Assistance interpreting user's manual recommendations for using softmax function for hierarchical reinforcement learning model

Hello all, this is my first post and I would greatly appreciate any advice on what might be a simple problem. I apologize in advance for the long-windedness, but:

I am working on optimizing the code for a Stan model I’ve written for a hierarchical reinforcement learning (Q-learning) model – I fit the model using RStan. For a few weeks now, I have been trying to understand the correlation between the posterior marginal distributions of the population-level softmax choice temperature parameter (“tau” in the below Stan code – the upper bound in the code is set to 50, though in the pairs plot the upper bound was set to 20; I recurrently find some correlation of this general shape no matter the upper bound on tau…) and a temporal-discount parameter (“discount”).

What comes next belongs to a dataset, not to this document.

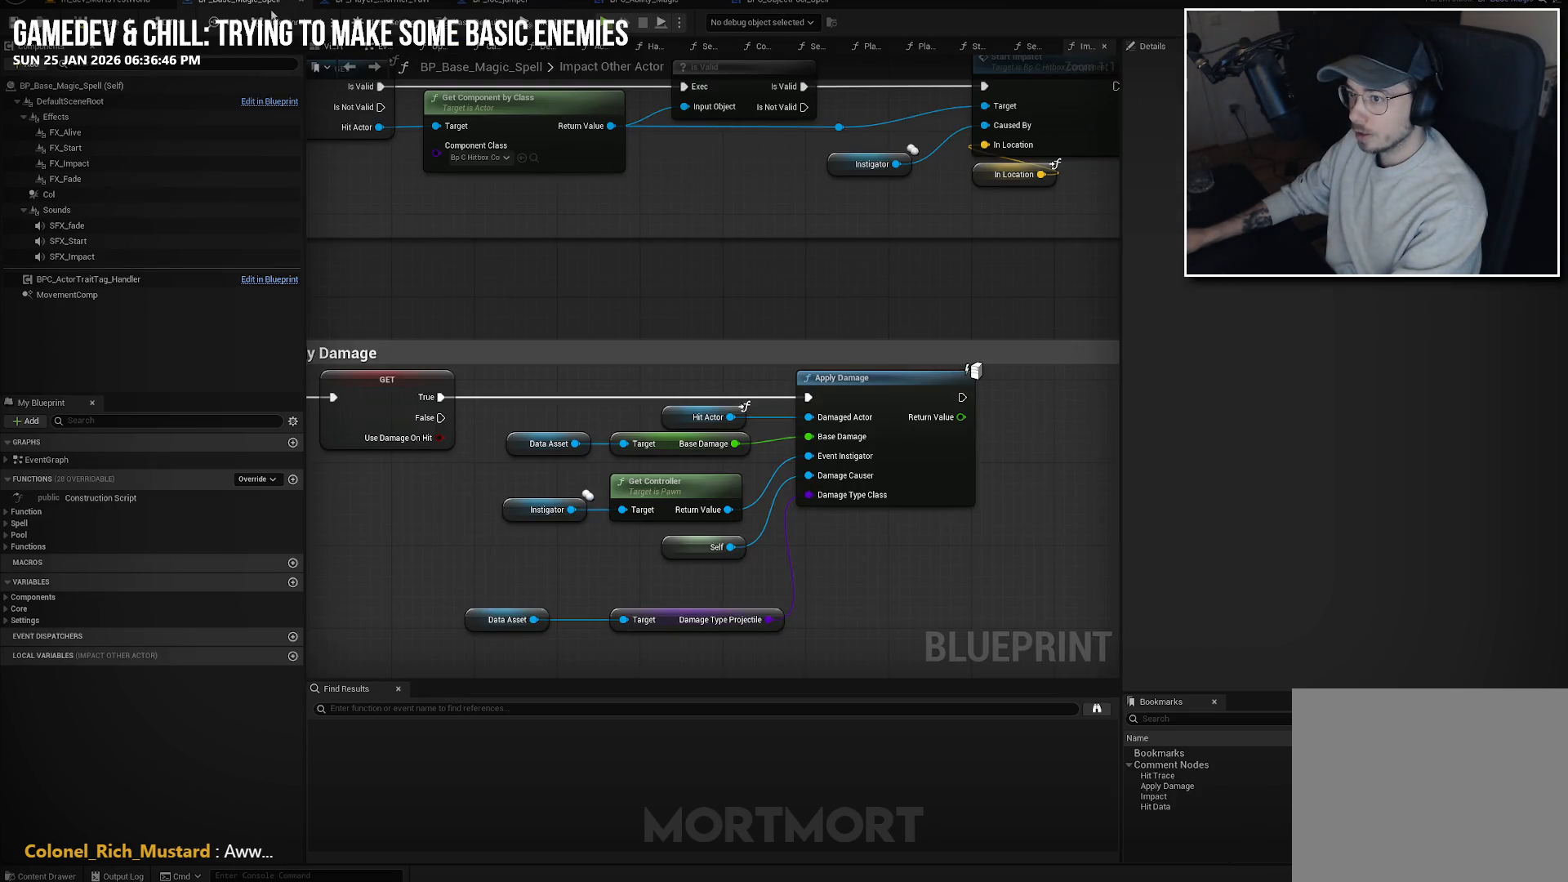
Gameplay with a controller (Xbox layout); each line is a JSON object with the inputs held at the frame after it. "events" lists button and stick changes between this image and that frame as [ms after this image, input, new state], when the widget could be followed in between.
{"buttons": [], "left_stick": "up", "right_stick": "center", "events": [[500, "left_stick", "up"]]}
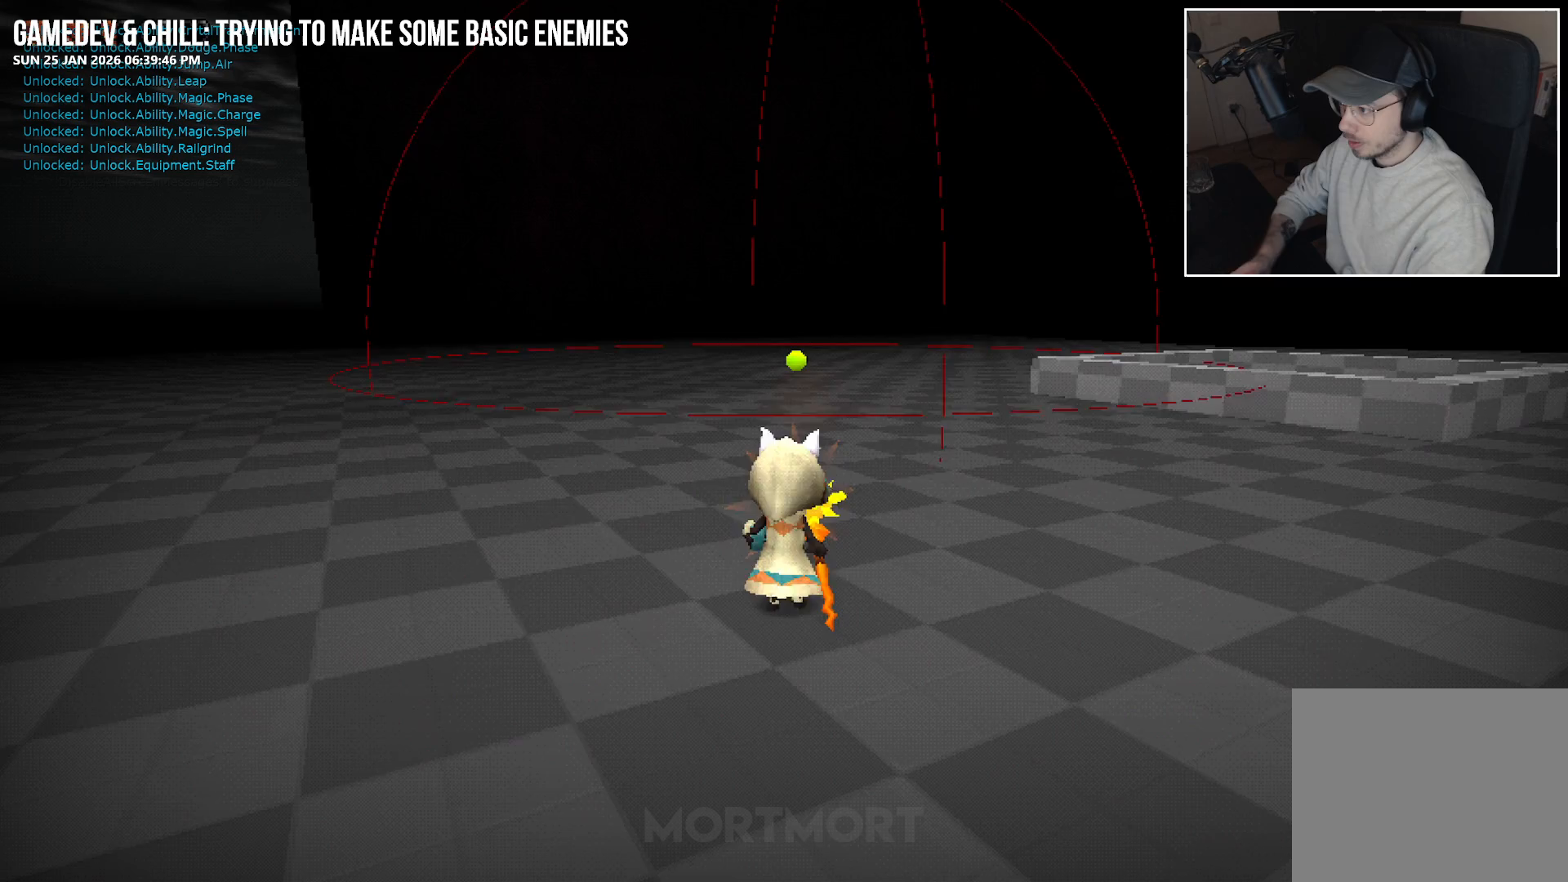
{"buttons": [], "left_stick": "center", "right_stick": "center", "events": [[333, "R3", "down"], [433, "R3", "up"], [433, "left_stick", "center"]]}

Also, in the version of this model that generated the pairs plot here, I had coded the second element of the “option_values” vector as the expected value of the second option (“option2”). Qlearn_pairs.pdf (969.1 KB)

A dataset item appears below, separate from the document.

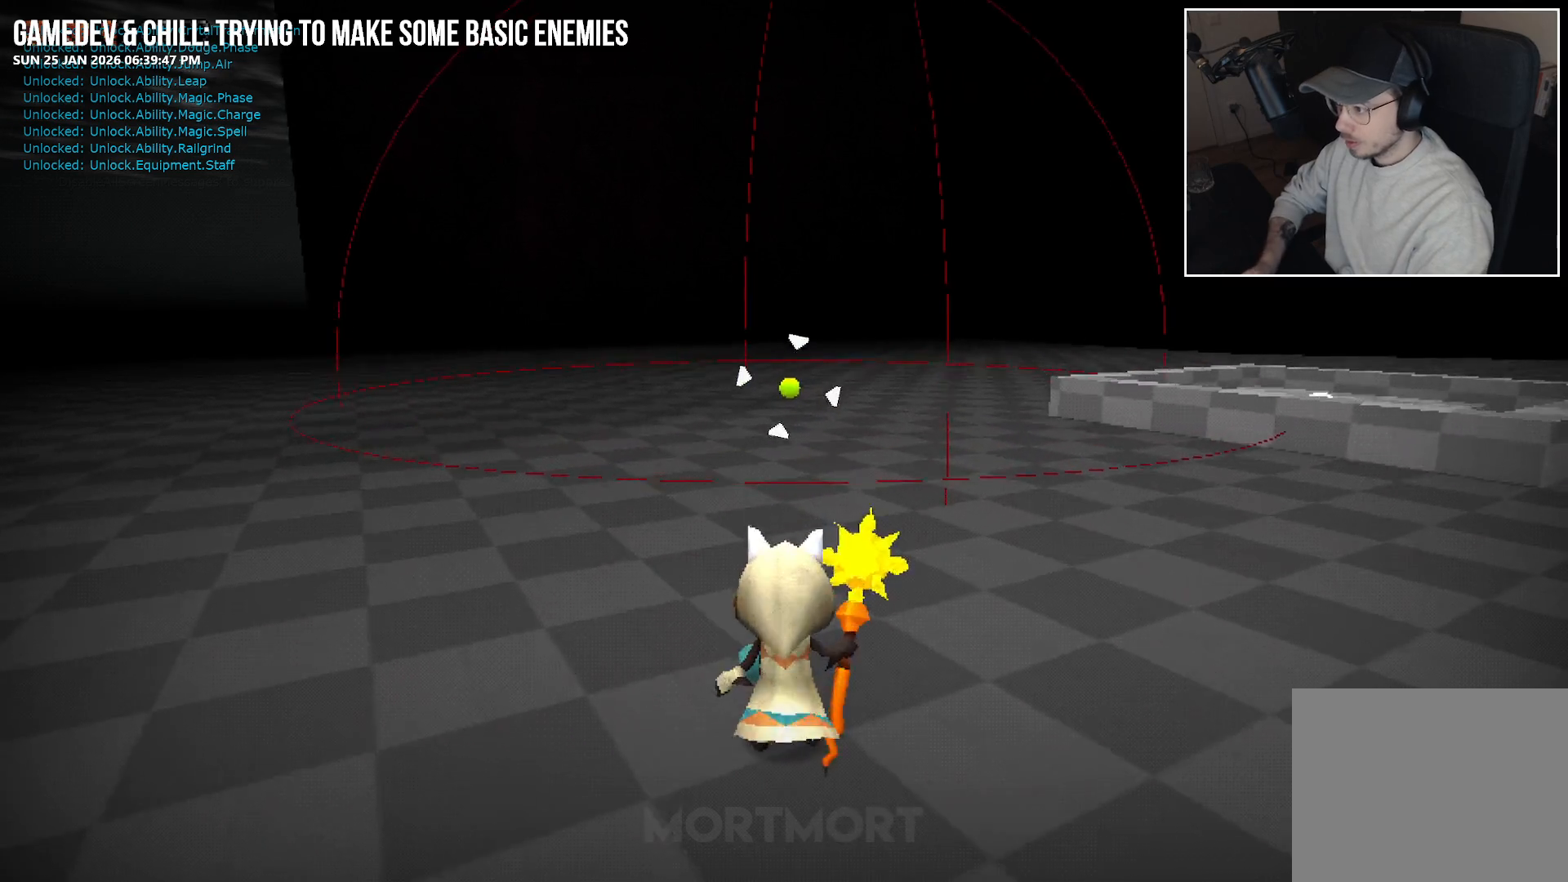
{"buttons": [], "left_stick": "center", "right_stick": "center", "events": [[150, "R2", "down"], [267, "R2", "up"]]}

From what I’ve found in the Stan User’s manual, a trick to get around the problematic/correlated posterior distributions is to fix one of the elements of the vector “option_values”, whose elements are mapped to a K=2 simplex via the softmax function, as equal to zero (as in the below code). Could someone help me understand if setting this second element equal to zero is the proper form, or rather if the proper form was what I had initially, with “option_values” containing the learned expected values for both options on a trial?

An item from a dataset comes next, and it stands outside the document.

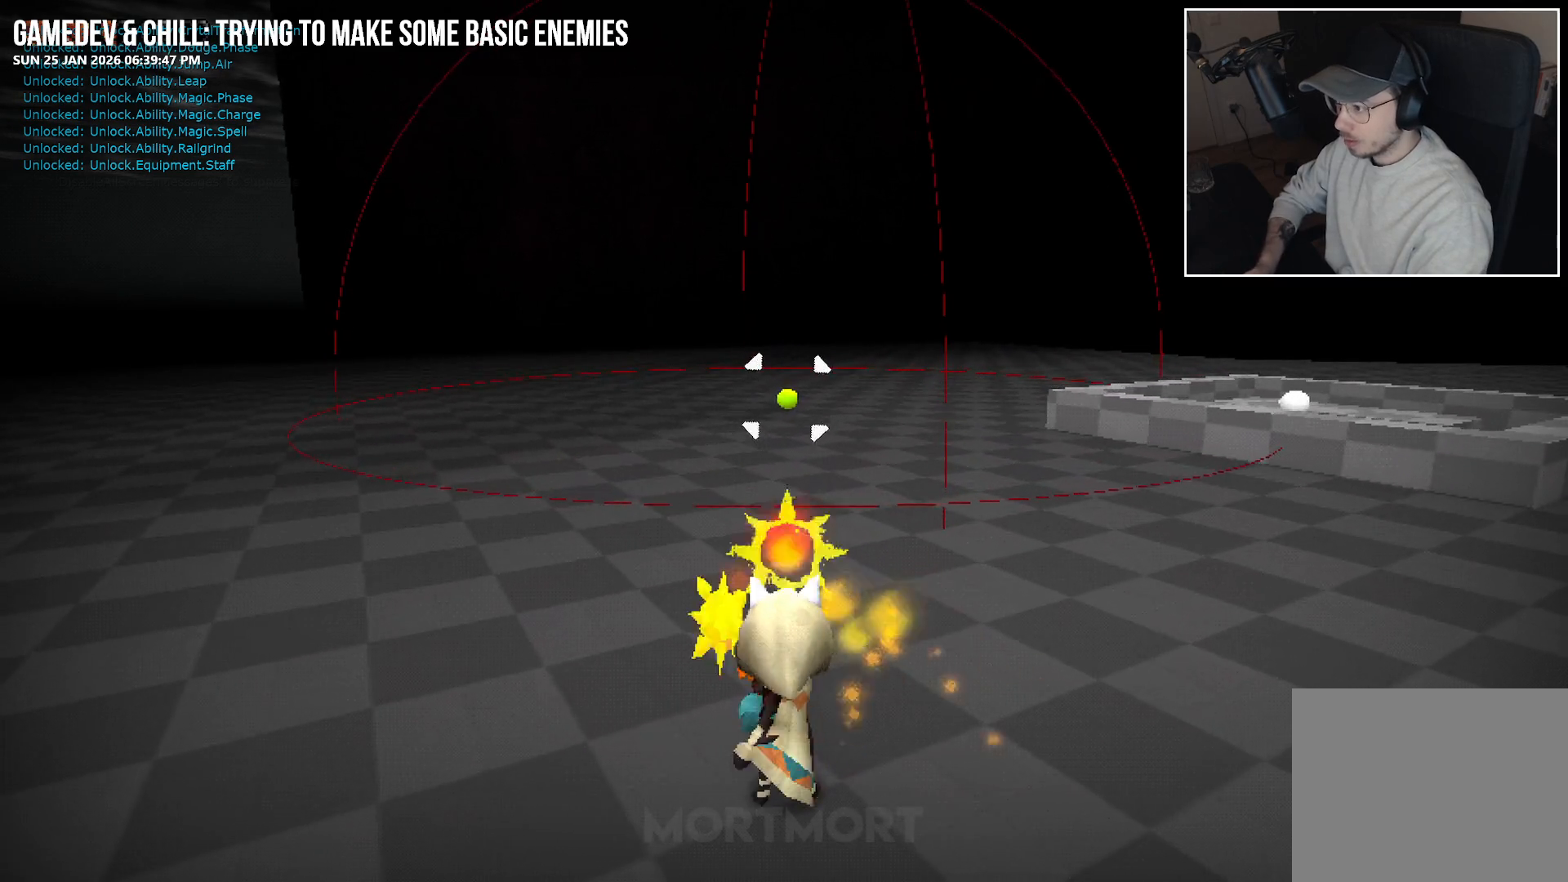
{"buttons": [], "left_stick": "center", "right_stick": "center", "events": []}
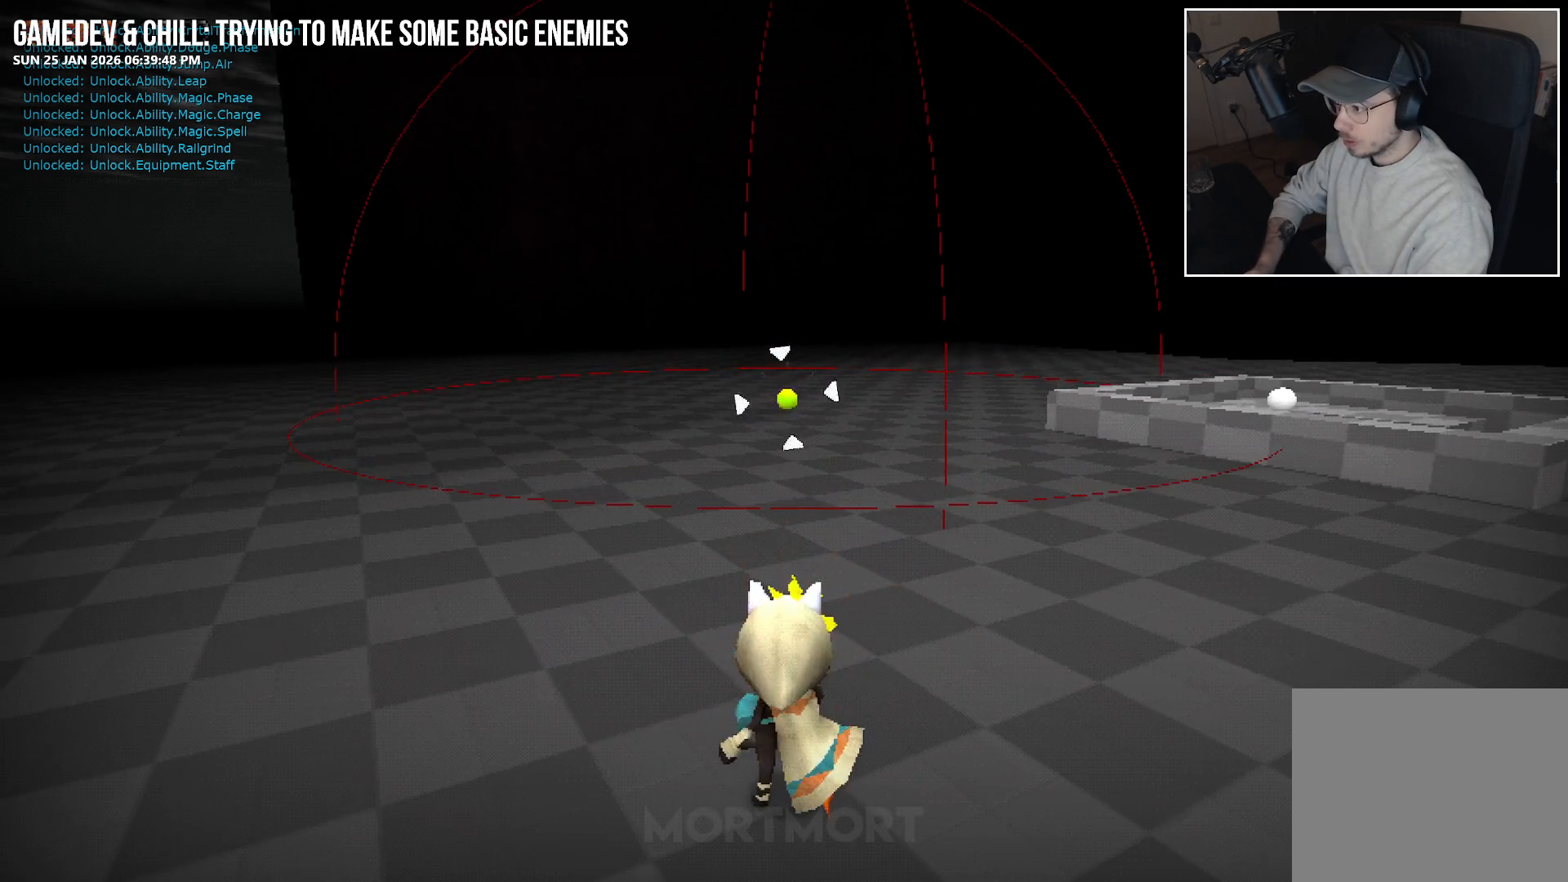
{"buttons": [], "left_stick": "center", "right_stick": "center", "events": []}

(Some additional information that may or may not be relevant): In the past, I have had no problem coding a version of this model that results in no divergences, medium-range values (<10k) for n_eff for the amount of iterations I specify (2000 warmup, 8000 iterations for 24k total posterior samples), sufficient chain mixing/Rhat values (all close to 1 or < 1.05) for all estimated parameters, and the model finishes in around a few hours (see RStudio code below for specifics).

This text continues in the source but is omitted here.